During the early 1960s, O'Connor became active in local G.O.P. politics. The author adroitly describes O'Connor's superb networking skills, which brought her to the attention of Senator Barry Goldwater, who became a mentor. In 1965, she began her public service as an assistant state attorney general.

Between 1969 and 1975, O'Connor made her first significant mark in public life in the Arizona state Senate, becoming in 1973 the first female majority leader of any state Senate. Known as “Old Steely Eyes,” she was a “no-nonsense” legislator who championed the limiting of spending growth and the adoption of a merit selection system for judges. Although O'Connor had experienced sexism throughout her career, she did not support the Equal Rights Amendment. Instead, she worked to change dozens of laws that discriminated against women.

Tired of the legislature, O'Connor moved to the Arizona bench, where she served as a trial court judge (1975-79) and an appellate judge (1979-81).  According to the author, “O'Connor was well regarded for the quality of her written opinions and as a fair judge.” But she received low marks from the local bar in the category of “courtesy to lawyers,” which meant that she limited adjournments and showed little patience for unprepared lawyers.

During the 1980 presidential campaign, Reagan promised to put a woman on the Supreme Court. In 1981, Justice Potter Stewart retired. As recounted by the author, O'Connor made the shortlist of four but was considered obscure. The knowledge gap was soon filled, however, by effective lobbying from her Stanford classmate, Justice Rehnquist, Arizona's two U.S. Senators, and Chief Justice Warren Burger, who had previously spent time with her at the Inns of Court.

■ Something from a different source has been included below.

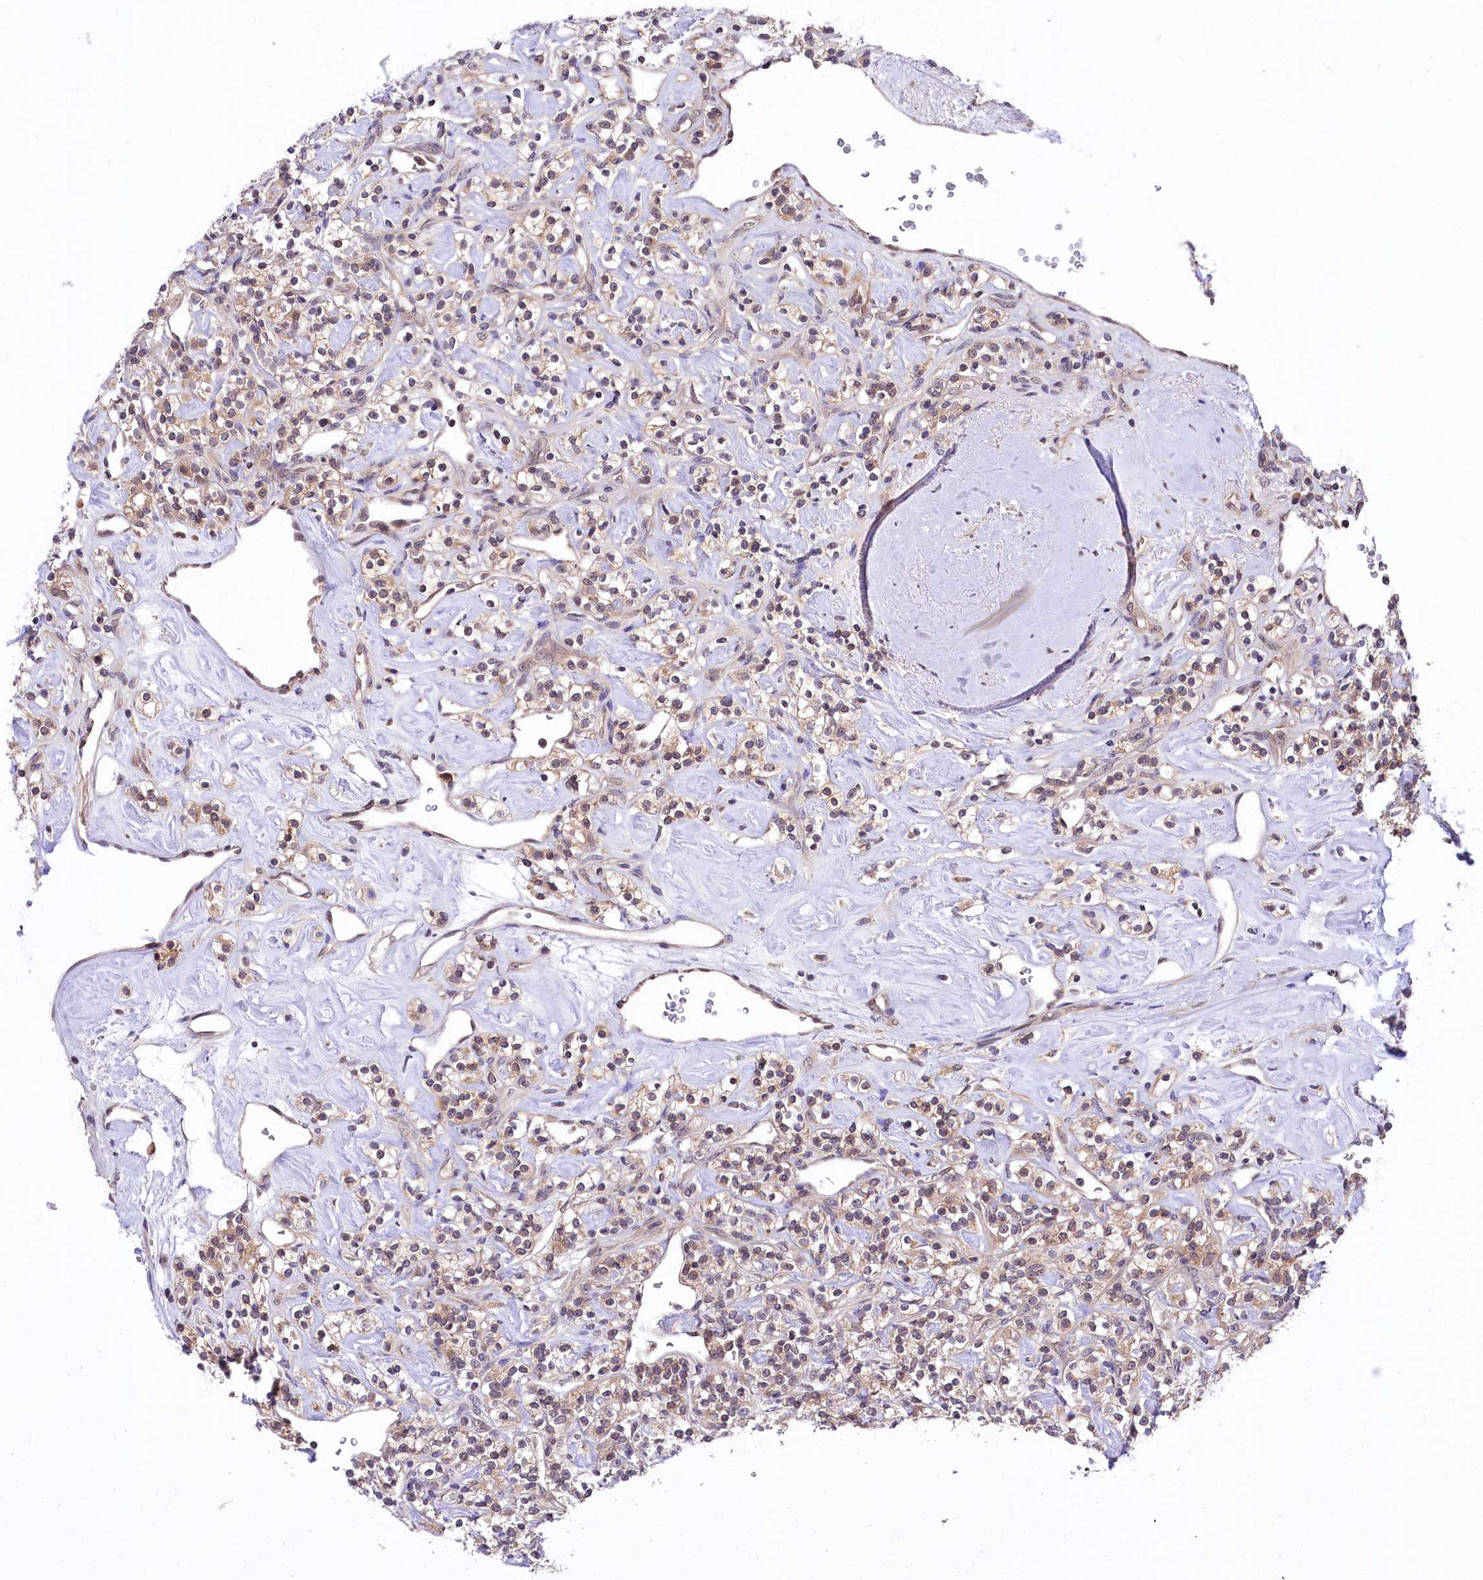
{"staining": {"intensity": "weak", "quantity": ">75%", "location": "cytoplasmic/membranous"}, "tissue": "renal cancer", "cell_type": "Tumor cells", "image_type": "cancer", "snomed": [{"axis": "morphology", "description": "Adenocarcinoma, NOS"}, {"axis": "topography", "description": "Kidney"}], "caption": "Protein analysis of renal adenocarcinoma tissue displays weak cytoplasmic/membranous staining in approximately >75% of tumor cells.", "gene": "UBE3A", "patient": {"sex": "male", "age": 77}}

Although the Senate confirmed O'Connor by a vote of 99-0, the run-up to her confirmation was tumultuous. The author does a credible job of recounting the furor anti-abortion activists raised against her nomination, given her Arizona legislative record, which had included a pair of pro-abortion votes. These activists suspected, correctly as it later turned out, that O'Connor would be unwilling to overturn Roe v. Wade.

Nearly 250 pages of the book are devoted to O'Connor's service on the Supreme Court. The best parts of the book detail her personal relationships with the other justices. Lewis Powell was her closest friend and mentor. Harry Blackmun was petty and resented the attention she received. William Brennan found her challenging because she resisted his lobbying efforts. Antonin Scalia lambasted her in biting dissents, but on a personal level was friendly and gregarious. Rehnquist was at first distant and aloof until he later became chief justice and his wife died.

Regarding O'Connor's jurisprudence, the author highlights the trait that most infuriated conservatives, which was her tendency to decide cases narrowly and avoid broad pronouncements. In so doing, he describes time and again how O'Connor played the role of the deciding vote in close decisions involving campaign finance, affirmative action, abortion rights, the establishment clause, intrusive group searches and gerrymandering. This narrative is enriched by dozens of anecdotes from her law clerks, who engaged in spirited debates on how the justice should rule.

Beginning in the 1990s, O'Connor's husband began suffering from dementia.  The book chronicles her determination to care for him as his disease progressed. In 2005, she decided to retire from the court, because his care had become a full-time undertaking. In so doing, she reasoned that in 1981 he had given up his lucrative legal career in Phoenix to support her in Washington. Now, it was time for her to return the favor.

Jeffrey M. Winn is an attorney with the Chubb Group, a global insurer, and the secretary to and a member of the executive committee of the New York City Bar Association.